Adam goes downstairs to see what the noise is and finds a flashlight with a bow on it. When he goes into the kitchen, a photo of someone standing behind him is taken, and he is smothered to death with a plastic bag in front of everyone. Jamie, her brother DJ and Olivia barricade themselves in Olivia's bedroom and they find that the family has been watched for months without anyone knowing, especially Jamie. They learn that their only chance to survive is to kill The Terror. As the remaining family members try to look for a way out, they are attacked by another intruder and they all hide in the basement, where a knife with a bow on it is discovered.

Police are heard, but they soon realize that it is a recording. Josh comes to the house and is filmed being killed by suffocation with a running hose. Olivia finds a way out of the house and she finds a red X taped on the ground by the gate.

Matt finds her but soon gets killed with an axe. Just as Olivia escapes, a van pulls up. She climbs in the back and gets attacked again. DJ is locked in a room while Jamie is attacked. She finds a red X and uses a taser she found earlier in her room on the intruder and DJ kills the intruder with a knitting needle. They unmask the intruder, revealing it to be Marissa Vasquez, who was reported missing from the family in the last murder.

Thinking they are safe, Jamie and DJ look around and find Olivia's body, Jamie's positive pregnancy test and videos of her mother and father with baby Jamie. Soon enough, they discover that people all over the world are watching and Jamie tries to tell them to call the police, but is bleeped out so no-one will know their address. Jamie finds a mask with a bow on it, while her and DJ plan to escape.

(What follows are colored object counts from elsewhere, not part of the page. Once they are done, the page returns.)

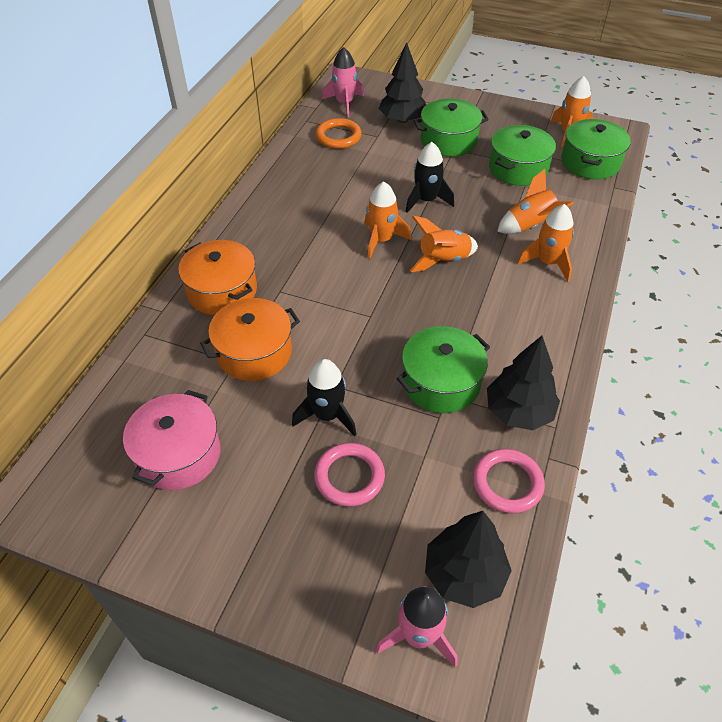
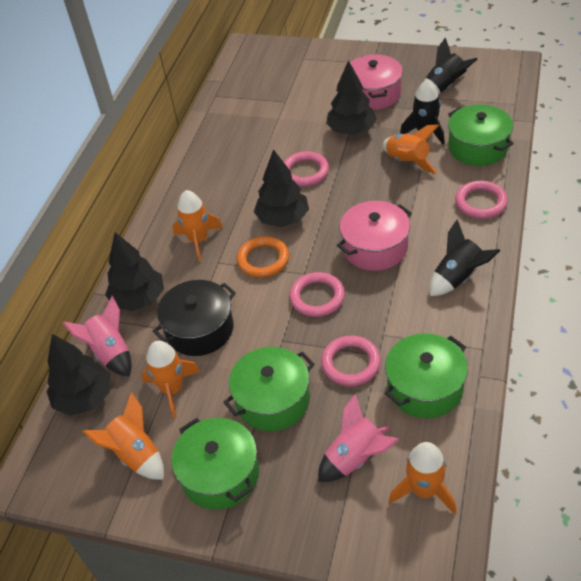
black pot: none = 0 -> [153,280,236,356] = 1
black rocket: [292,359,356,436] [405,142,454,213] = 2 -> [400,80,445,144] [424,37,477,94] [430,219,500,296] = 3
black tree: [379,42,426,123] [425,511,512,608] [487,336,560,430] = 3 -> [47,334,111,416] [105,232,164,311] [254,149,309,227] [326,60,377,135] = 4
orange pot: [178,240,257,315] [200,298,300,381] = 2 -> none = 0
pink pot: [123,390,221,490] = 1 -> [337,201,412,271] [350,54,403,110] = 2
pink ring: [314,443,385,507] [473,449,545,513] = 2 -> [284,151,329,186] [290,272,345,317] [321,336,381,386] [455,181,508,219] = 4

While walking around the house, they find The Terror. Jamie pours gasoline on him and DJ throws a lighter on him, setting the house on fire in the process. Jamie and DJ escape only to be captured by The Creator and The Terror who survived. They discover that the girl (Marissa) they killed was the missing member of the previous family, kidnapped and forced to aid them in the attack on Jamie's family. The Creator tells Jamie that if she aids them, her brother will be safe. The Creator tasers Jamie and says that she will give the online audience a reason to keep watching.

==Cast==
- Bella Thorne as Jamie Miller, a troubled teenager.
  - Savannah Douglas as young Jamie
- Chandler Riggs as DJ Miller, Jamie's brother and Adam's son.
- Ioan Gruffudd as Adam Miller, Jamie and DJ's father.
- Natalie Martinez as Olivia, Adam's new wife.
- James Connor as Therapist, whom Jamie is seeing professionally.
- Maya Eshet as Marissa Vasquez / The Wasp
- Matthew Willig as The Terror
- Leigh Whannell as Matt Miller, Adam's brother and Jamie and DJ's uncle.
- April McCullough as Betty Miller, Jamie's mother and Adam's ex wife.
- Jared Abrahamson as Josh Canfield, Jamie's boyfriend.
- Christopher James Baker as The Creator
  - Roger Craig Smith as the voice of The Creator

==Production==
Originally titled Home Invasion, the screenplay was developed by former Silver Pictures executive Alex Heineman with screenwriter Joseph Dembner. In early 2013, Producer Michael Fiore and Director Sean Carter developed and filmed a sequence from Dembner's script in coordination with the producing team at Silver Pictures and Dembner. That demo secured Sean Carter's role as director on the feature version. In April 2013, Voltage Pictures secured the rights to the screenplay. In July 2013, Bella Thorne was the first confirmed name, announced as the lead role, Jamie. In September 2013, Natalie Martinez was also confirmed. Ioan Gruffudd and Chandler Riggs completed the main cast in October. Filming began in Altadena, California, in late November 2013.

==Release==
In October 2015, Screen Gems acquired distribution rights to the film, changing the title from Home Invasion to Keep Watching. The film was originally scheduled to be released on December 2, 2016. It was released for one night on October 31, 2017.

==Reception==
On Starburst magazine, Scott Clark rated it 3/10 describing the film as "bad writing, uninspired filmmaking" and with "crap dialogue." On Common Sense Media, Jeffrey M. Anderson rated it 1/5 stars writing that "this horror-thriller uses its dozens (hundreds?) of hidden cameras as a gimmick, which constantly distracts from the story ... even though the story and themes are absurdly thin."